*COMPLETE THE FOLLOWING:*
(a) In the pet obesity article, why does Dr. Mark Peterson call keeping a dog or cat at a healthy weight the best preventive step an owner can take? Answer in one to three sentences.
(b) Continue the pet obesity article after its last sentence.

*STUDY TEXT:*
*** Begin section ***

The following article is written by Dr. Phil Zeltzman and reprinted (with his permission) from his recently published newsletter. We hope that your greyhound will never be put at risk because of obesity; therefore, we are sending this message to all of our adopters and followers of our blog:
Is your pet at risk for the #1 health threat?
There is a 53% chance your dog is affected. And a 58% risk your cat is implicated.
It’s a medical concern of epidemic proportions.
And it is slowly killing our pets – every day.
What is it?
U.S. pet obesity rates continued to increase in 2012.
The number of overweight cats reached an all-time high.
Such are some of the sobering conclusions of the National Pet Obesity Awareness Day Survey. This is the 6th annual survey conducted by the Association for Pet Obesity Prevention (APOP) (full disclosure: I sit on the Board of this prestigious organization).
The 2012 survey revealed that 53% of dogs and 58% of cats are overweight or obese as evaluated by their family veterinarian. That equals approximately 80 million U.S. dogs and cats at increased risk for weight-related disorders such as diabetes, osteoarthritis, hypertension and many cancers.
“Pet obesity remains the Number 1 health threat to our nation’s pets,” states APOP’s founder, Dr. Ernie Ward. “We continue to see an increase in the number of overweight cats and an explosion in the number of type 2 diabetes cases.”
New York-based veterinary endocrinologist and APOP board member Dr. Mark Peterson agrees. “The soaring rate of feline and canine obesity is taking a terrible toll on our animals’ health. There is a vast population of overweight cats and dogs facing an epidemic of diabetes. The best preventive measure a pet owner can make is to keep their dog or cat at a healthy weight. Diabetes is far easier to prevent than treat, especially when twice daily insulin injections are needed.”
The fat gap:
The difficulty vets encounter is that many pet owners don’t recognize when their pet is overweight. In this survey, approximately 45% of cat and dog owners assessed their pet as having a normal body weight, when their vet assessed the pet to be overweight.
Dr. Ward calls the phenomenon of incorrectly evaluating an overweight pet as normal “the fat gap.” “The disconnect between reality and what a pet owner thinks is obese makes having a conversation with their veterinarian more challenging. Many pet owners are shocked when their veterinarian informs them their pet needs to lose weight. They just don’t see it.”
Certain breeds showed greater risk for excess weight. Vets classified 59% of Labs and 63% of golden retrievers as overweight or obese. Interestingly, German shepherds had the lowest reported pure breed obesity rate (2 %).

*** End section ***

*SOURCE DATA:*

*** Begin section ***

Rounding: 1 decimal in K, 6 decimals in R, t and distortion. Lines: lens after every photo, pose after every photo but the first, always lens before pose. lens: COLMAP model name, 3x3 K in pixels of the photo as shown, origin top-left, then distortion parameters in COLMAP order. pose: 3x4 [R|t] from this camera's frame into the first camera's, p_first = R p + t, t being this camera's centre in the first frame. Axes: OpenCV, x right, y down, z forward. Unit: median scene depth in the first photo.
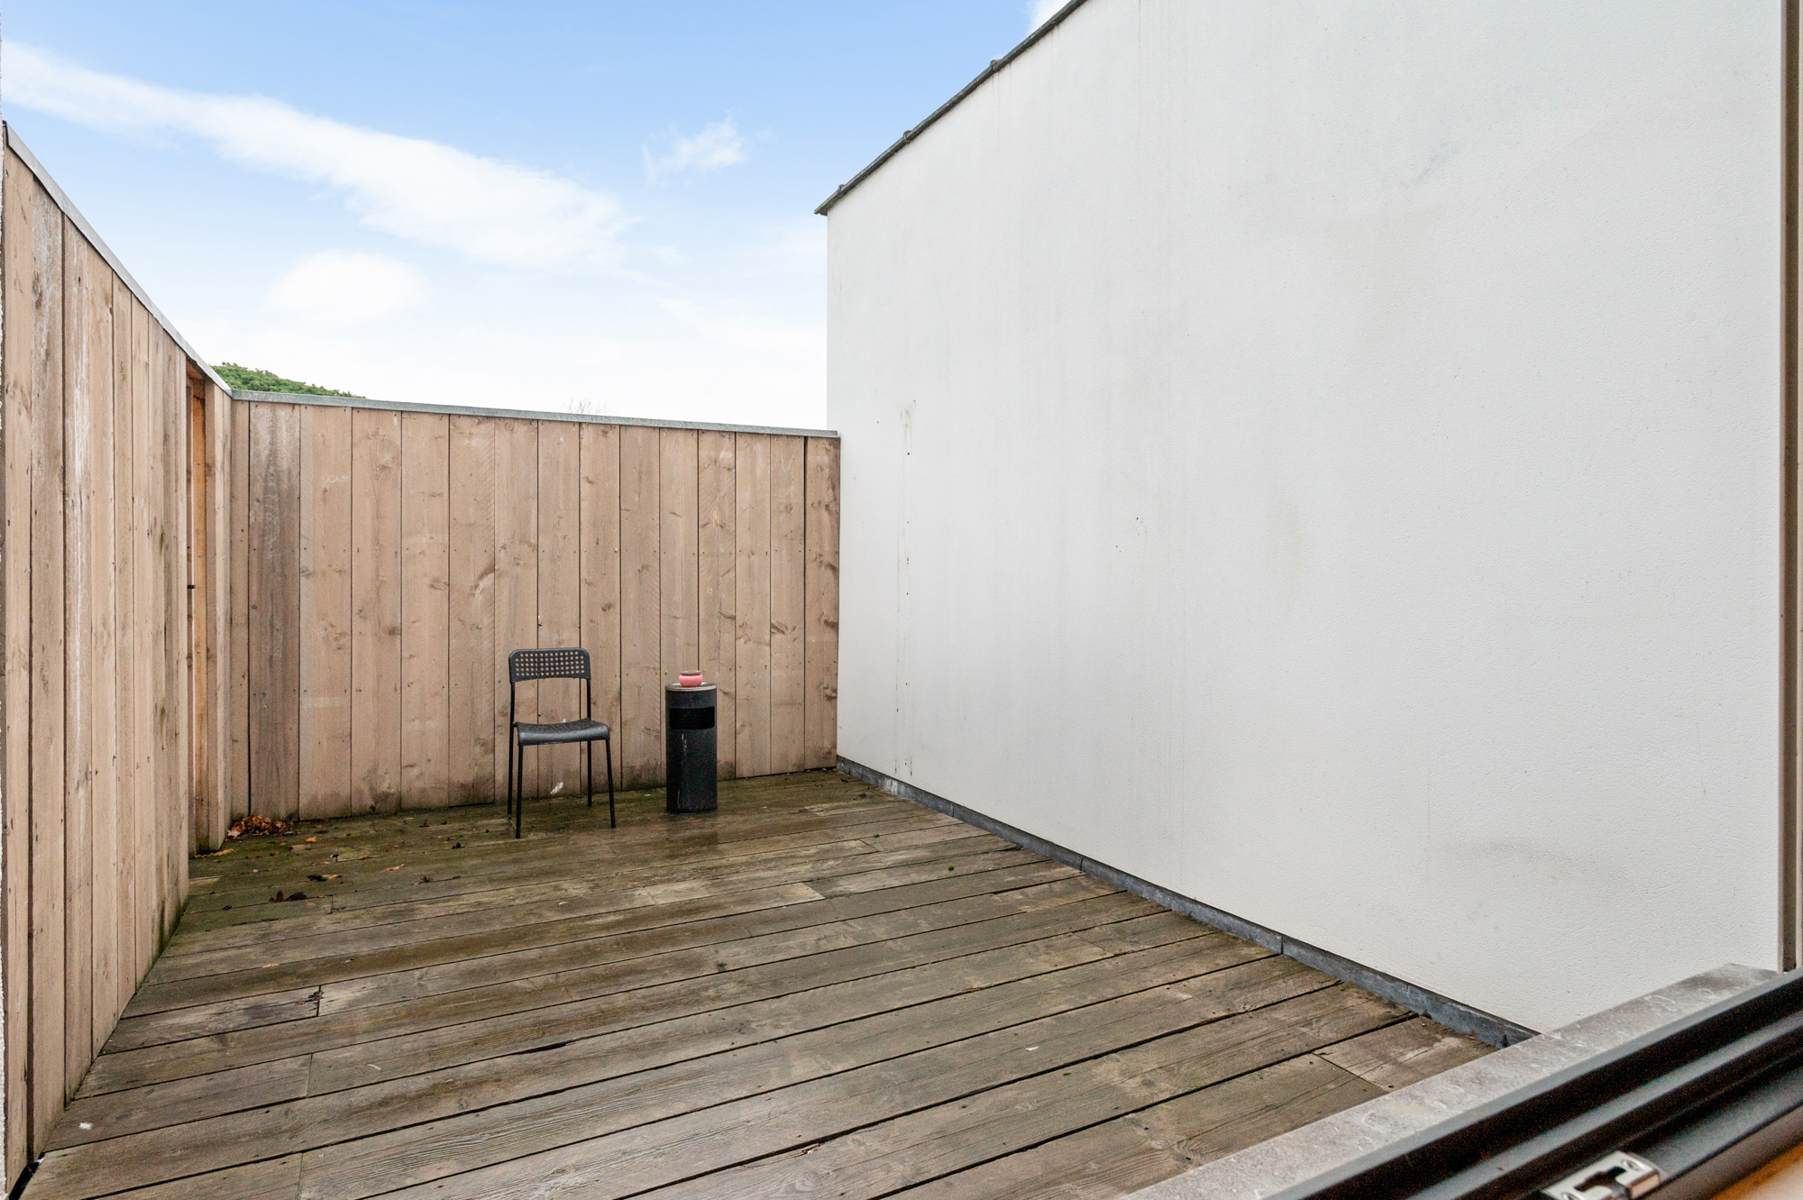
lens RADIAL K [[945.5, 0, 883.1], [0, 945.5, 588.5], [0, 0, 1]] dist [-0.003896, 0.011313]
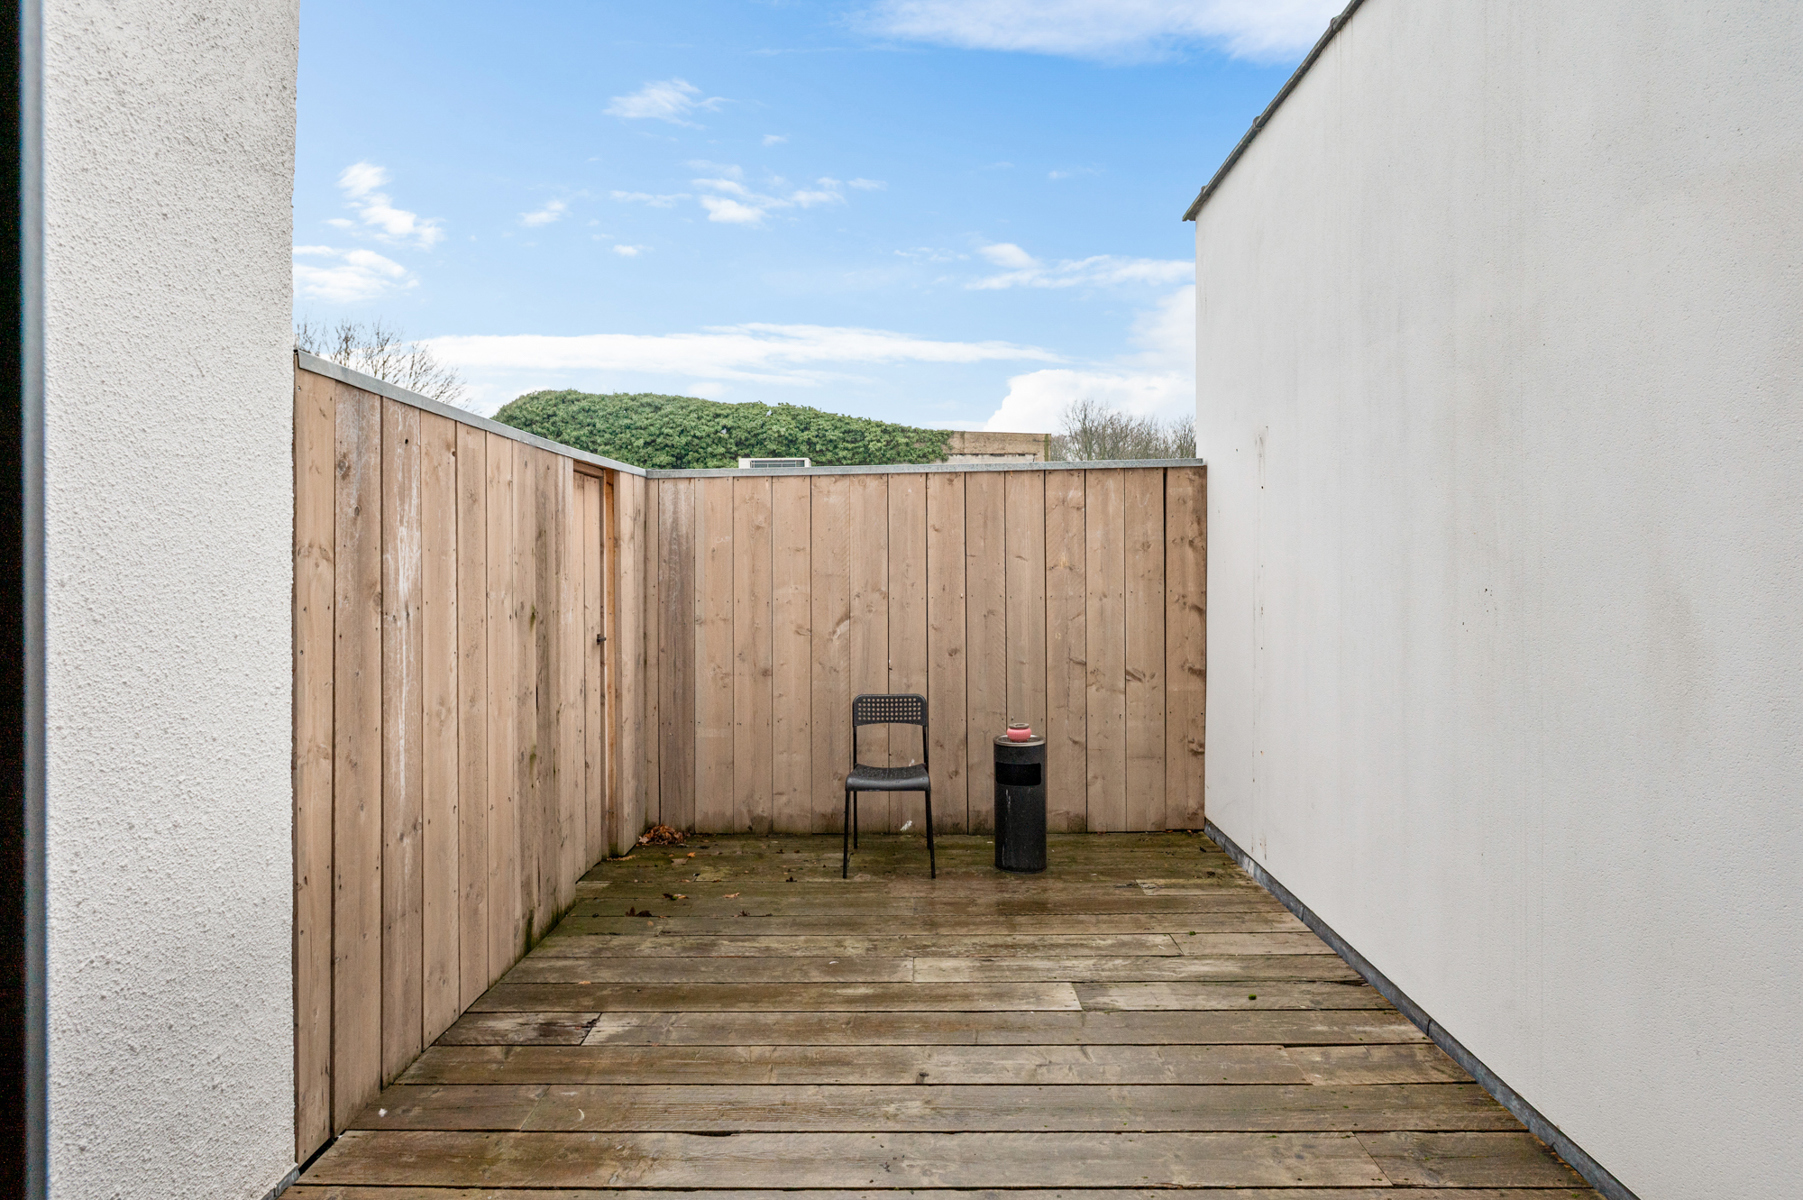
lens RADIAL K [[945.5, 0, 883.1], [0, 945.5, 588.5], [0, 0, 1]] dist [-0.003896, 0.011313]
pose [[0.881716, -0.004627, -0.471759, 0.153661], [0.003018, 0.999987, -0.004167, -0.056260], [0.471772, 0.002250, 0.881718, 0.083995]]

*** End section ***

*EXERCISE RESULTS:*
(a) He says diabetes is far easier to prevent than to treat, especially when the pet needs insulin injections twice a day. He also describes a vast population of overweight cats and dogs facing an epidemic of diabetes.

(b)
One consequence of chubbiness is the development of weight-related orthopedic conditions, starting with joint problems. Many readers probably know more about ACLs (Anterior Cruciate Ligaments) than they wanted to, because their pet needed ACL surgery. This is just one example of overweight as one possible cause of ACL tears.
Pets and kids:
Dr. Ward also sees a clear connection between pet and childhood obesity rates. The causes of pet and childhood obesity are largely the same: too many high-calorie foods and snacks combined with too little physical activity. It would be very beneficial to teach kids, early in life, to put down their video games and pick up the dog leash to go for a walk.
“This is a battle vets and pet owners must win. Obesity is the number 1 preventable medical condition seen in veterinary hospitals today. Our goal is to help pets and people live longer, healthier, and pain-free lives by maintaining a healthy weight, proper nutrition and physical activity. The most important decision a pet owner makes each day is what they choose to feed. Choose wisely. Your pet’s life depends on it.”
For fans of numbers out there:
. The 2012 survey analyzed data from 121 veterinary clinics in 36 States.
. 1,485 dogs and 450 cats were assessed
. Median age of surveyed cats and dogs: 6 years of age
. Based on 2012 survey results and 2012 American Veterinary Medical Association (AVMA) data, 80 million U.S. dogs and cats are overweight or obese.
. Based on 2012 survey results and 2012 AVMA data:
– An estimated 43 million cats or 58% are overweight or obese. Over 29 million cats are overweight, and almost 14 million cats are obese.
– An estimated 37 million dogs or 53% are overweight or obese. Almost 26 million dogs are overweight, and 11 million dogs are obese.
The worst part:
. Almost 46% of dog owners incorrectly identified their overweight or obese dogs as having a “normal weight.”
. Over 45% of cat owners incorrectly identified their overweight or obese cats as having a “normal weight.”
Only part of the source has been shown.